▸ WHAT IS NEEDED
Gather each line of the items below that contains the word "Винница" and copy every such line in full.

▸ RECORD SET
——

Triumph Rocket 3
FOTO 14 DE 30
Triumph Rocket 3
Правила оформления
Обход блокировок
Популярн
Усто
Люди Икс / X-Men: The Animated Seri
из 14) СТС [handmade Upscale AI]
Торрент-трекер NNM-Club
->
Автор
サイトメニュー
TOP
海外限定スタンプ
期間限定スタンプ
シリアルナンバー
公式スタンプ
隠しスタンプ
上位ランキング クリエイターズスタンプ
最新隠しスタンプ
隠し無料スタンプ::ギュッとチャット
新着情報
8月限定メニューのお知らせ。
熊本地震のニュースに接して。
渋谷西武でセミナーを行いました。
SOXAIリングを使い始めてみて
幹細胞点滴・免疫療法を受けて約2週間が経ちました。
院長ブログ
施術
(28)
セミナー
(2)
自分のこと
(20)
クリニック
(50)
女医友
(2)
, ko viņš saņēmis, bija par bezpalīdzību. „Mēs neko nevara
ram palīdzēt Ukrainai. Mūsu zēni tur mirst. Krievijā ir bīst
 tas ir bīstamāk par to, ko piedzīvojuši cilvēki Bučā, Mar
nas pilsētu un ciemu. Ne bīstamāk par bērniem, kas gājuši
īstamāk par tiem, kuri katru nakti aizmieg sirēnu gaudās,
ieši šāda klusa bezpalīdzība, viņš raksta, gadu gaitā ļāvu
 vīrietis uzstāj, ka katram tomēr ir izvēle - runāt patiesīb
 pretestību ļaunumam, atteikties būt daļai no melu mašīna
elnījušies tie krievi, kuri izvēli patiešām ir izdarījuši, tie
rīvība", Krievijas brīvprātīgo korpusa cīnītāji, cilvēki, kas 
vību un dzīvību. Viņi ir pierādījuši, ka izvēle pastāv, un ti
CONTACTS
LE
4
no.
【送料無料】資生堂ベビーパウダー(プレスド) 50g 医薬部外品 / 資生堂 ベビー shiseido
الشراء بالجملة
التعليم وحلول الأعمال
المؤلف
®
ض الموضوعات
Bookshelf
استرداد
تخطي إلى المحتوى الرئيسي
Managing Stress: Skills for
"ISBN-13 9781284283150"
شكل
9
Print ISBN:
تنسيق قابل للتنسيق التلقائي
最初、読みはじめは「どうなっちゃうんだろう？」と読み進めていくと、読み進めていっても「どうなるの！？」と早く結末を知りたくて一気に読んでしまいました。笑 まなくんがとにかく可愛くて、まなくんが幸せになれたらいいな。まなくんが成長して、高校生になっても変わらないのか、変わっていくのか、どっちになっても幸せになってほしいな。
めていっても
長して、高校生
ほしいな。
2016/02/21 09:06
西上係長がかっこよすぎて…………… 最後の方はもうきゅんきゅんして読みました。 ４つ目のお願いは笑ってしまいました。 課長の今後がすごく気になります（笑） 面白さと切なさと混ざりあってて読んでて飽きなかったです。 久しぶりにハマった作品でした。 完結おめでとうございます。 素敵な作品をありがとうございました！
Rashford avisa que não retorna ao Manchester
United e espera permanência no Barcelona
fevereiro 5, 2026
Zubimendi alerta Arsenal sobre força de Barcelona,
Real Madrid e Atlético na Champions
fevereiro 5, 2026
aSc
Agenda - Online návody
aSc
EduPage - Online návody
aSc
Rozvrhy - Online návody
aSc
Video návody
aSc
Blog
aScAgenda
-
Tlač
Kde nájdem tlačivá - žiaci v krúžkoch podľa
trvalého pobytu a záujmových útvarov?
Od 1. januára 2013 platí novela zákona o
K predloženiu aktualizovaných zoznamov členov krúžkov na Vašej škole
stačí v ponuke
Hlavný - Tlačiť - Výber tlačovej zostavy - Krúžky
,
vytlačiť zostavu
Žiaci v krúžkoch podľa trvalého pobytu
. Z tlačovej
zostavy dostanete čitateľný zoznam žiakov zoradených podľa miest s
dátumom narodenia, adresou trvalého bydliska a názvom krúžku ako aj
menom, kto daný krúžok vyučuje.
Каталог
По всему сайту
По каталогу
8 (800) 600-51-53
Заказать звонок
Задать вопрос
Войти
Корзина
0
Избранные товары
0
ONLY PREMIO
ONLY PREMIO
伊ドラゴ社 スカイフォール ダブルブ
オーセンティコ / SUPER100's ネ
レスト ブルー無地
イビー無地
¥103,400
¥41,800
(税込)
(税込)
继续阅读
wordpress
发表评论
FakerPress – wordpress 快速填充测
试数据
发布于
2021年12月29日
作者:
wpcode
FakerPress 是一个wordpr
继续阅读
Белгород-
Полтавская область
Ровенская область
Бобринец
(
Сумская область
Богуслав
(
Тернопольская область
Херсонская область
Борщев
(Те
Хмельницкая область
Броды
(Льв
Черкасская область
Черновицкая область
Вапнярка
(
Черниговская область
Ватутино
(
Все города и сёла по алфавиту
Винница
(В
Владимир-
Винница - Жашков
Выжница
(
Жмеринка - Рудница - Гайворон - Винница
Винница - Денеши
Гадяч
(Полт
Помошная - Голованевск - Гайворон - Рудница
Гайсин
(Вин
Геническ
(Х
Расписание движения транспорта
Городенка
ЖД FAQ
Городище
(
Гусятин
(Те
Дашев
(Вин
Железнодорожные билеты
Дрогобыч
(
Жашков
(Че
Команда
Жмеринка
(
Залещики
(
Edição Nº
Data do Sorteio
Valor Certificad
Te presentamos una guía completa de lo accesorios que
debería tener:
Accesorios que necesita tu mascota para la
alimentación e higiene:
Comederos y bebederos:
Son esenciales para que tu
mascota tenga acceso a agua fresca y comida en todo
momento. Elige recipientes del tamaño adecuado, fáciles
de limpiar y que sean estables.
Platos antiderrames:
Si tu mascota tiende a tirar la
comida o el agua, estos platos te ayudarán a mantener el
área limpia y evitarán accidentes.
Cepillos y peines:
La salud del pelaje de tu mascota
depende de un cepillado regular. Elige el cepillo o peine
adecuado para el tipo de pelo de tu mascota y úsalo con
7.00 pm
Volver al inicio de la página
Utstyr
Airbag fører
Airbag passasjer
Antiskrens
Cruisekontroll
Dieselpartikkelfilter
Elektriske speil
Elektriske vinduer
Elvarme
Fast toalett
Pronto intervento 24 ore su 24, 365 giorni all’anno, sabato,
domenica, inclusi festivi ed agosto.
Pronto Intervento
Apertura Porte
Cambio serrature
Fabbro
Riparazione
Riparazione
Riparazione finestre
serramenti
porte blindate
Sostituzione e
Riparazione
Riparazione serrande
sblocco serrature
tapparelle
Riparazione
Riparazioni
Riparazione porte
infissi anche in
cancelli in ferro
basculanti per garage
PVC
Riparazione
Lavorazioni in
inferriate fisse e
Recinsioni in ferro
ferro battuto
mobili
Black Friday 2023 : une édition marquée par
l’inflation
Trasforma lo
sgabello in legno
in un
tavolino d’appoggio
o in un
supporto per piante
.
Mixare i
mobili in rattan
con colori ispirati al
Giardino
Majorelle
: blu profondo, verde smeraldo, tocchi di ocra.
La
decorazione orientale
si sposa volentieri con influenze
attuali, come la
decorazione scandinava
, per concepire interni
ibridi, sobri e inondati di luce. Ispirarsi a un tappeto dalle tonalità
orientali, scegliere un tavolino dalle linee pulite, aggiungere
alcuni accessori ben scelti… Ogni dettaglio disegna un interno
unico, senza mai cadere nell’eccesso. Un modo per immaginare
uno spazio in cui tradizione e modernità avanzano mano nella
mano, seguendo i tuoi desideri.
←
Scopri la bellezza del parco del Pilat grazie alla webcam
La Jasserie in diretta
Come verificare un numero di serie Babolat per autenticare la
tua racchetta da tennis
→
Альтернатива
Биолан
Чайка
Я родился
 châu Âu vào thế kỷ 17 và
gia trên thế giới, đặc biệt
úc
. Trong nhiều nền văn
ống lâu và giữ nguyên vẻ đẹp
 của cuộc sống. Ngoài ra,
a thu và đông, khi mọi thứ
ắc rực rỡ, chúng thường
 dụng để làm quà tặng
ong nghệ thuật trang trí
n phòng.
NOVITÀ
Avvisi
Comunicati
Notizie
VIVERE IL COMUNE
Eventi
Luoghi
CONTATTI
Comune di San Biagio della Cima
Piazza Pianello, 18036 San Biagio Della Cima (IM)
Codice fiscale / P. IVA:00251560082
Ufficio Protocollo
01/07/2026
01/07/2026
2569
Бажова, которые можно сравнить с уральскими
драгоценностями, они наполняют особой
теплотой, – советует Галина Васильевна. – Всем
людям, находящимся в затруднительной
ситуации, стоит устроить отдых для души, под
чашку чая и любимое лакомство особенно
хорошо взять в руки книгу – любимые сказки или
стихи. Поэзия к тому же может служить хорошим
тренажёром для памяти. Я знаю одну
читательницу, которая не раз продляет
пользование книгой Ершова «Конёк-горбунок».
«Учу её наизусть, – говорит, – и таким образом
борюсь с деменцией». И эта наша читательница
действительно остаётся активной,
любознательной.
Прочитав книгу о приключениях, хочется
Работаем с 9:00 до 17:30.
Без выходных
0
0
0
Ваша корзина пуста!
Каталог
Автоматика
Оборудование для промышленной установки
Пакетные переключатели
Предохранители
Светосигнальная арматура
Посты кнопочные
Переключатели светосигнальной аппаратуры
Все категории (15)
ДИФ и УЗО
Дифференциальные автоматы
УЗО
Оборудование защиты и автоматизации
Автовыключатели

——

▸ THE COMPLETED TASK
Винница
Винница - Жашков
Жмеринка - Рудница - Гайворон - Винница
Винница - Денеши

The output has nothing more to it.